Objectif >>
Dans l'article sur l'attitude, à quelle figure la peinture et la sculpture sont-elles comparées pour leur façon de rendre permanentes les attitudes les plus rapides ?

Texte fourni >>
ATTITUDE , (subst. fém.) Une attitude est la position d’un corps animé. Elle peut être stable ou passagère, méditée ou accidentelle.

Mais la Peinture & la Sculpture rendent permanentes celles qui sont les plus rapides, comme Méduse rendoit immobiles, dans leurs mouvemens les plus impétueux, ceux qu’elle fixoit d’un regard.

La Peinture donne donc une immobilité durable aux effets & aux mouvemens les plus instantanés que les passions puissent produire sur les corps vivans.

Le génie de l’Artiste, son imagination, ses observations, sa réminiscence fidèle, sa main instruite par l’usage & par l’habitude, opèrent ce prodige ; mais la perfection de l’Art exige qu’un choix bien médité détermine les attitudes que le Peintre emploie dans ses ouvrages, & que le mouvement qu’il représente appartienne complettement à la nuance de passion ou d’affection dont il suppose que sa figure est animée.

Il n’est pas suffisant que la colère brille dans les yeux d’Achille, menacé de perdre Briséis ; tous les traits doivent l’exprimer, le mouvement de toute la figure, chacun des membres enfin doit y participer, & cependant il n’est pas rare de voir dans les tableaux, des fureurs qui, n’existant que dans quelques traits, laissent d’ailleurs le sang circuler assez tranquillement dans les veines & la plupart des muscles dans un état fort passible ; aussi ces figures, dont le regard est le plus souvent terrible, n’effrayent guère que des enfans, & cela, par la difformité qu’ils y remarquent.

L’effet général d’une passion sur toutes les parties du corps & le juste accord de cet effet avec la nuance de passion que doit avoir la figure qu’on représente, sont les grand ; moyens par lesquels la Pantomime & la Peinture, qui ont tant de rapport ensemble, peuvent exciter des impressions vives & des émotions fortes.

Combien seroient à desirer des observations relatives à cet objet, sur-tout si elles étoient faites par des Artistes éclairés, & accompagnées de dessins ; sur-tout encore si ces dessins offroient des figures entières, où l’on trouveroit des détails dans le genre de ceux que Le Brun nous a donnés sur quelques expressions des traits de la seule physionomie ! Les observations dont je parle sont difficiles à bien faire & à bien rendre ; mais la


méditation seule ne peut y suppléer. Les Peintures de ce genre, faites par les Poëtes, ne sont pas toujours justes ; elles sont presque toutes incomplettes, & l’Art de nos Comédiens n’offre pas de modèle certain, d’autant que, s’il en est quelques-uns qui, bien remplis de leur rôle, entrent dans les passions & les sentent de manière à les exprimer complettement, la plus grande partie les joue sans les sentir.

Données enregistrées >>
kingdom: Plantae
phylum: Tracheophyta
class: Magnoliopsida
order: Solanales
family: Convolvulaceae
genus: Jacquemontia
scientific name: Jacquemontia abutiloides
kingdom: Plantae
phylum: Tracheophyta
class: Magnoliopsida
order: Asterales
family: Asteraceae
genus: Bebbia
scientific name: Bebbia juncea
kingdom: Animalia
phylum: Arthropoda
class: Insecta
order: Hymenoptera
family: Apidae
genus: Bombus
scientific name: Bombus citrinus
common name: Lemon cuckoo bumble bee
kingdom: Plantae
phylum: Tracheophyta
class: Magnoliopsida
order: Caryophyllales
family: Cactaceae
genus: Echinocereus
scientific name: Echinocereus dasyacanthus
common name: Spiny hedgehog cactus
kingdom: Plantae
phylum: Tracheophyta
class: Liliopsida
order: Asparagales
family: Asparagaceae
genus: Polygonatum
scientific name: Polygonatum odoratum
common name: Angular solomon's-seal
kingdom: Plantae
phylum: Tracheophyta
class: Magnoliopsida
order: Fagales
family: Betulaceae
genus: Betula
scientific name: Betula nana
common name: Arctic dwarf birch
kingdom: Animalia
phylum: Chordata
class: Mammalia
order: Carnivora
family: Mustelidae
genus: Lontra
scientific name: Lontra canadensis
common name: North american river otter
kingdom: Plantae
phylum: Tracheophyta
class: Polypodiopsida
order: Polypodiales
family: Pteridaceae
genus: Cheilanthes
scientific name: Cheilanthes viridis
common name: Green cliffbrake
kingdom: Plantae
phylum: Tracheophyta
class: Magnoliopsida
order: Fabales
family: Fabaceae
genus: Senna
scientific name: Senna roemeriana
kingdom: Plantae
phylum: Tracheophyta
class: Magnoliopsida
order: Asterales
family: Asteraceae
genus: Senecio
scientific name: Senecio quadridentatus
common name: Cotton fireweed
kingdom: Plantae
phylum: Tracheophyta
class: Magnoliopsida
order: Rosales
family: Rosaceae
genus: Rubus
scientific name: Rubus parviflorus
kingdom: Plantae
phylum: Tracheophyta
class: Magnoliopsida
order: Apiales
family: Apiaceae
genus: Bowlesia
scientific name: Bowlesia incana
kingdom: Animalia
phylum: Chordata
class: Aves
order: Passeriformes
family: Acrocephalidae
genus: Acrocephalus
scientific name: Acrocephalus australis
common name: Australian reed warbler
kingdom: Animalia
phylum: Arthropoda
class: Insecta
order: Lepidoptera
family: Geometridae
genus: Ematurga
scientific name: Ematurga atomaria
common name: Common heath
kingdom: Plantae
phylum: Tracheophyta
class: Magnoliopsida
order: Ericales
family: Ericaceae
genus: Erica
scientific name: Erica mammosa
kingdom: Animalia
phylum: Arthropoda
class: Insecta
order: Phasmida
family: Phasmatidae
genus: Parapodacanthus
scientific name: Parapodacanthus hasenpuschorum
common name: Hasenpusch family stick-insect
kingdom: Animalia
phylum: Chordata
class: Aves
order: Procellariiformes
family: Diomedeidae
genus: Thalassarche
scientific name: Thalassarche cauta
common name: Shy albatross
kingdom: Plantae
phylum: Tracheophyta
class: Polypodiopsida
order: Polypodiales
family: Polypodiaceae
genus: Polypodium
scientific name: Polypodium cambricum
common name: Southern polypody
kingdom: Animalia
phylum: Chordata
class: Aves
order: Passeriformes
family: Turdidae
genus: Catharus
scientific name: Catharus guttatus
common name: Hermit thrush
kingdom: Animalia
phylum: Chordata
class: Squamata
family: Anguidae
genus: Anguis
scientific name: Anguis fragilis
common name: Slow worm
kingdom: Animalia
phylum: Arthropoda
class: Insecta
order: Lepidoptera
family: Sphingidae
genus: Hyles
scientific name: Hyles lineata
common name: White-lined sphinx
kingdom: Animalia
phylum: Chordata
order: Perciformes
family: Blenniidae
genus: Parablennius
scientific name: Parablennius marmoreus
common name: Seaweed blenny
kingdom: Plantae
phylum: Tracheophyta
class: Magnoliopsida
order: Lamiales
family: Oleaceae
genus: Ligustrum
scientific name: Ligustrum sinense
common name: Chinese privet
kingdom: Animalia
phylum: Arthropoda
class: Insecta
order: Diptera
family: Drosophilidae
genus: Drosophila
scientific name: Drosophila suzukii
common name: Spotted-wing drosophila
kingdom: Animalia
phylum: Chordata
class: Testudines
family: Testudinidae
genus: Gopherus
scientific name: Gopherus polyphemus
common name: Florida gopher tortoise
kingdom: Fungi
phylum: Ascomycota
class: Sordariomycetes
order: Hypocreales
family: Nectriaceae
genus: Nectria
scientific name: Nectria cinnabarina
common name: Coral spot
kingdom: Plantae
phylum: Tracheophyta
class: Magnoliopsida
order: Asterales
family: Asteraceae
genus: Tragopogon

Réponse ci-dessous >>
À Méduse, qui rendait immobiles d'un regard ceux qu'elle fixait, dans leurs mouvements les plus impétueux.